Retype the records that follow, every line exactly as written.

'''

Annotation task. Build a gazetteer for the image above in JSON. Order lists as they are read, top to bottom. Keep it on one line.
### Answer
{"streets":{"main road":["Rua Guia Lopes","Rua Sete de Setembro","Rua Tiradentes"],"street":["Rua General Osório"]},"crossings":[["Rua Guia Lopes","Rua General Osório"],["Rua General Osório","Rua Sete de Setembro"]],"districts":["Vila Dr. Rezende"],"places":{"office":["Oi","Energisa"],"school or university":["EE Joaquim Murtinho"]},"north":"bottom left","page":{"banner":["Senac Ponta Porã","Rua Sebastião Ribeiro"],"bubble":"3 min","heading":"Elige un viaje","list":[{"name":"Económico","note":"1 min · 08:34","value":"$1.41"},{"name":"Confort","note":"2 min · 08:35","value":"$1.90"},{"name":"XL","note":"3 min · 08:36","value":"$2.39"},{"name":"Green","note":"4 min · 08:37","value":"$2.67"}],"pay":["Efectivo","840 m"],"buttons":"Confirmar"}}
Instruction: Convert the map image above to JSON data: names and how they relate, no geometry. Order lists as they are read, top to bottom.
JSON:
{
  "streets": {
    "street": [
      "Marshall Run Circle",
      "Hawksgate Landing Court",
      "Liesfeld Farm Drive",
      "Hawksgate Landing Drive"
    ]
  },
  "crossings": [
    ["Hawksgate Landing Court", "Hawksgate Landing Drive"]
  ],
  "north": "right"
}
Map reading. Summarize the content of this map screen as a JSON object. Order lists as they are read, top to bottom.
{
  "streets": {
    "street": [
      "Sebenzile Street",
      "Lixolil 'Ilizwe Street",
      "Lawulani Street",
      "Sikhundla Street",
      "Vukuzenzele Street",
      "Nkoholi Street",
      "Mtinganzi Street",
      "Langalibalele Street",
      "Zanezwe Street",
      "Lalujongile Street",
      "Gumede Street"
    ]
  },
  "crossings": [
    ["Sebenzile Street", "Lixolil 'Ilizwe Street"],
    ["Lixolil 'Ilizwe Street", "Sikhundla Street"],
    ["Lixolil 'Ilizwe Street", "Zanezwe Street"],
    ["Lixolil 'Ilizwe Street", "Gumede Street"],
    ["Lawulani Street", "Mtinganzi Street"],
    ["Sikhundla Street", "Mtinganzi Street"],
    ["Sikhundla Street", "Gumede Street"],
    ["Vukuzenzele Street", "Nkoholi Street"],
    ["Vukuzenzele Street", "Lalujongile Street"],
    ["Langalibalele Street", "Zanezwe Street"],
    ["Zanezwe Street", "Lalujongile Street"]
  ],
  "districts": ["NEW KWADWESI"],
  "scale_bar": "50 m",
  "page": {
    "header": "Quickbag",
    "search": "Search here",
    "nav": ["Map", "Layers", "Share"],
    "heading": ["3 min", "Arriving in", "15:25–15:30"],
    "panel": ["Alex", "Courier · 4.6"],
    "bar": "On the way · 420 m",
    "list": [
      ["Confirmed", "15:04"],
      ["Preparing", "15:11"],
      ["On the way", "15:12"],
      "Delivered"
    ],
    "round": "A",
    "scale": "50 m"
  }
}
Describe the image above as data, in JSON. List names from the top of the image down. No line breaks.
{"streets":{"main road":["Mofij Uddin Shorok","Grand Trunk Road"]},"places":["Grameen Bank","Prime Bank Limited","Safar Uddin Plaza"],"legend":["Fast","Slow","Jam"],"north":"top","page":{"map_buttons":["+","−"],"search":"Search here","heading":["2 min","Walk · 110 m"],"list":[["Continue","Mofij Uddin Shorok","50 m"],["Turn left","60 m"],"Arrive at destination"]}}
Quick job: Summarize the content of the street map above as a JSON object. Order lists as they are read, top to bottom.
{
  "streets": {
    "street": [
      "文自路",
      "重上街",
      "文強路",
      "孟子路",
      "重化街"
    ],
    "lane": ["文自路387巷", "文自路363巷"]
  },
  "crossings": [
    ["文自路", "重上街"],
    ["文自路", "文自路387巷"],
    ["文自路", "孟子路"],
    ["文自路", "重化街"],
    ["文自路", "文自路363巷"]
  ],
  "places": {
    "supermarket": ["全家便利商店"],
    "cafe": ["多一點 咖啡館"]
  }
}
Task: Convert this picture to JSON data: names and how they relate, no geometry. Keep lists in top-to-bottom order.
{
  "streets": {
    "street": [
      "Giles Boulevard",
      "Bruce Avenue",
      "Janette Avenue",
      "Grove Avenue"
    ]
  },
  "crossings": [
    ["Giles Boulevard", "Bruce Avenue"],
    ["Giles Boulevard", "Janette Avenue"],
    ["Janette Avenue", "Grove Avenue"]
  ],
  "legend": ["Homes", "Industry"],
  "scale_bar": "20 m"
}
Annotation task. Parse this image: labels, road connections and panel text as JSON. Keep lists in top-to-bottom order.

'''

Task response:
Annotation task. Build a gazetteer for the image above in JSON. Order lists as they are read, top to bottom. Keep it on one line.
### Answer
{"streets":{"main road":["Rua Guia Lopes","Rua Sete de Setembro","Rua Tiradentes"],"street":["Rua General Osório"]},"crossings":[["Rua Guia Lopes","Rua General Osório"],["Rua General Osório","Rua Sete de Setembro"]],"districts":["Vila Dr. Rezende"],"places":{"office":["Oi","Energisa"],"school or university":["EE Joaquim Murtinho"]},"north":"bottom left","page":{"banner":["Senac Ponta Porã","Rua Sebastião Ribeiro"],"bubble":"3 min","heading":"Elige un viaje","list":[{"name":"Económico","note":"1 min · 08:34","value":"$1.41"},{"name":"Confort","note":"2 min · 08:35","value":"$1.90"},{"name":"XL","note":"3 min · 08:36","value":"$2.39"},{"name":"Green","note":"4 min · 08:37","value":"$2.67"}],"pay":["Efectivo","840 m"],"buttons":"Confirmar"}}
Instruction: Convert the map image above to JSON data: names and how they relate, no geometry. Order lists as they are read, top to bottom.
JSON:
{
  "streets": {
    "street": [
      "Marshall Run Circle",
      "Hawksgate Landing Court",
      "Liesfeld Farm Drive",
      "Hawksgate Landing Drive"
    ]
  },
  "crossings": [
    ["Hawksgate Landing Court", "Hawksgate Landing Drive"]
  ],
  "north": "right"
}
Map reading. Summarize the content of this map screen as a JSON object. Order lists as they are read, top to bottom.
{
  "streets": {
    "street": [
      "Sebenzile Street",
      "Lixolil 'Ilizwe Street",
      "Lawulani Street",
      "Sikhundla Street",
      "Vukuzenzele Street",
      "Nkoholi Street",
      "Mtinganzi Street",
      "Langalibalele Street",
      "Zanezwe Street",
      "Lalujongile Street",
      "Gumede Street"
    ]
  },
  "crossings": [
    ["Sebenzile Street", "Lixolil 'Ilizwe Street"],
    ["Lixolil 'Ilizwe Street", "Sikhundla Street"],
    ["Lixolil 'Ilizwe Street", "Zanezwe Street"],
    ["Lixolil 'Ilizwe Street", "Gumede Street"],
    ["Lawulani Street", "Mtinganzi Street"],
    ["Sikhundla Street", "Mtinganzi Street"],
    ["Sikhundla Street", "Gumede Street"],
    ["Vukuzenzele Street", "Nkoholi Street"],
    ["Vukuzenzele Street", "Lalujongile Street"],
    ["Langalibalele Street", "Zanezwe Street"],
    ["Zanezwe Street", "Lalujongile Street"]
  ],
  "districts": ["NEW KWADWESI"],
  "scale_bar": "50 m",
  "page": {
    "header": "Quickbag",
    "search": "Search here",
    "nav": ["Map", "Layers", "Share"],
    "heading": ["3 min", "Arriving in", "15:25–15:30"],
    "panel": ["Alex", "Courier · 4.6"],
    "bar": "On the way · 420 m",
    "list": [
      ["Confirmed", "15:04"],
      ["Preparing", "15:11"],
      ["On the way", "15:12"],
      "Delivered"
    ],
    "round": "A",
    "scale": "50 m"
  }
}
Describe the image above as data, in JSON. List names from the top of the image down. No line breaks.
{"streets":{"main road":["Mofij Uddin Shorok","Grand Trunk Road"]},"places":["Grameen Bank","Prime Bank Limited","Safar Uddin Plaza"],"legend":["Fast","Slow","Jam"],"north":"top","page":{"map_buttons":["+","−"],"search":"Search here","heading":["2 min","Walk · 110 m"],"list":[["Continue","Mofij Uddin Shorok","50 m"],["Turn left","60 m"],"Arrive at destination"]}}
Quick job: Summarize the content of the street map above as a JSON object. Order lists as they are read, top to bottom.
{
  "streets": {
    "street": [
      "文自路",
      "重上街",
      "文強路",
      "孟子路",
      "重化街"
    ],
    "lane": ["文自路387巷", "文自路363巷"]
  },
  "crossings": [
    ["文自路", "重上街"],
    ["文自路", "文自路387巷"],
    ["文自路", "孟子路"],
    ["文自路", "重化街"],
    ["文自路", "文自路363巷"]
  ],
  "places": {
    "supermarket": ["全家便利商店"],
    "cafe": ["多一點 咖啡館"]
  }
}
Task: Convert this picture to JSON data: names and how they relate, no geometry. Keep lists in top-to-bottom order.
{
  "streets": {
    "street": [
      "Giles Boulevard",
      "Bruce Avenue",
      "Janette Avenue",
      "Grove Avenue"
    ]
  },
  "crossings": [
    ["Giles Boulevard", "Bruce Avenue"],
    ["Giles Boulevard", "Janette Avenue"],
    ["Janette Avenue", "Grove Avenue"]
  ],
  "legend": ["Homes", "Industry"],
  "scale_bar": "20 m"
}
Annotation task. Parse this image: labels, road connections and panel text as JSON. Keep lists in top-to-bottom order.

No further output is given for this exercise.